Entries taken from a collection:
──────────────────────────────
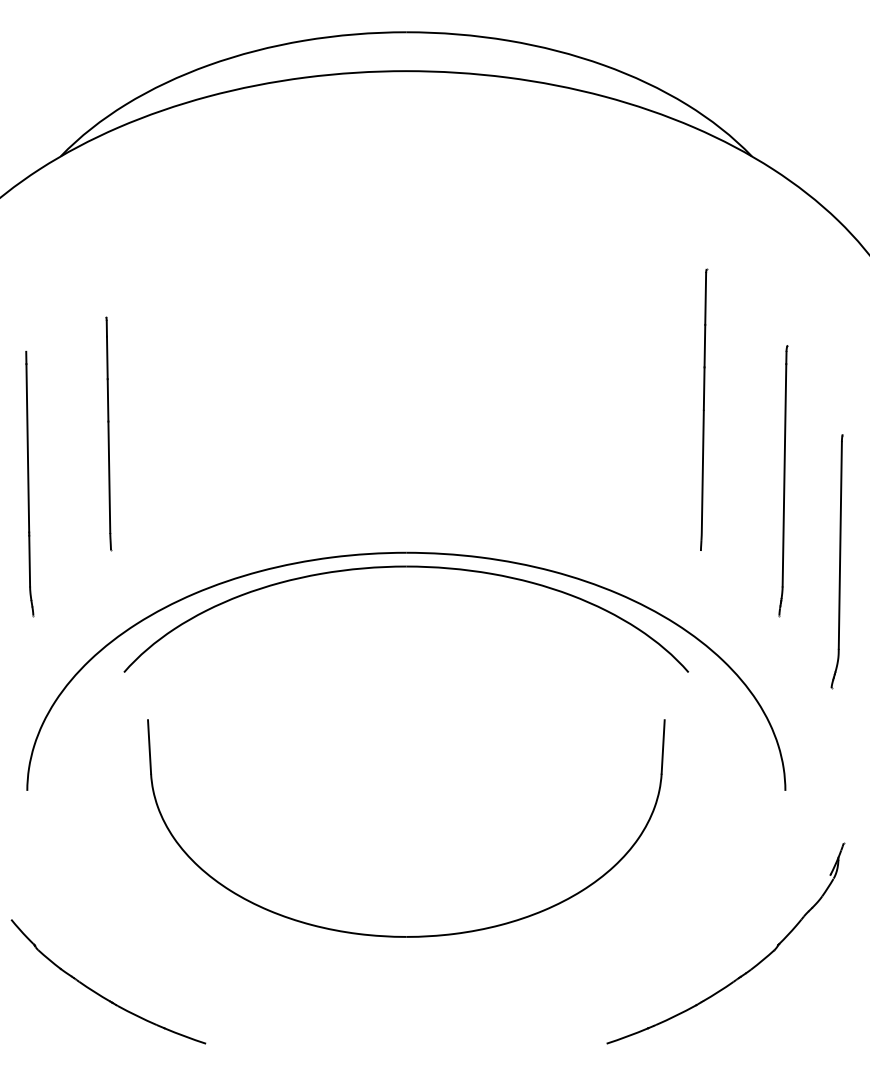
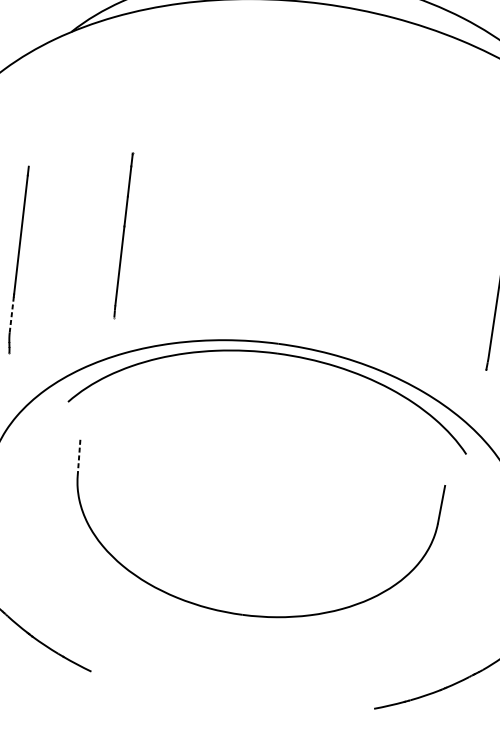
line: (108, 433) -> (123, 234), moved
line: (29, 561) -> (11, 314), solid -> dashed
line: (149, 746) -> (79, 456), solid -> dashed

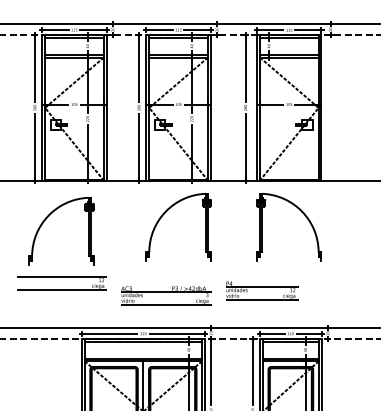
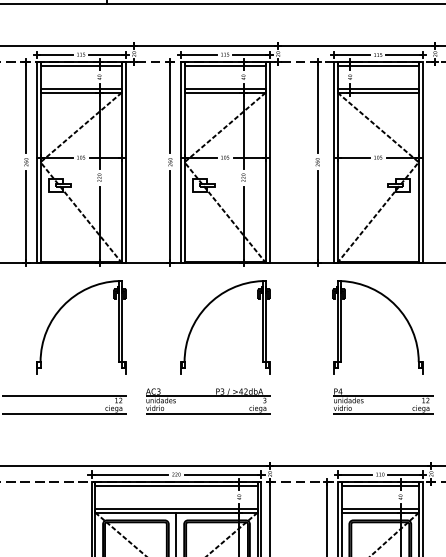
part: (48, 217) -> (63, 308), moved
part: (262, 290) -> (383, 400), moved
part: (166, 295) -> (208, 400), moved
──────────────────────────────
ACTIVITY:
What lines in the data above contain the word "moved"? Show them all.

RESPONSE TO THIS TASK:
line: (108, 433) -> (123, 234), moved
part: (48, 217) -> (63, 308), moved
part: (262, 290) -> (383, 400), moved
part: (166, 295) -> (208, 400), moved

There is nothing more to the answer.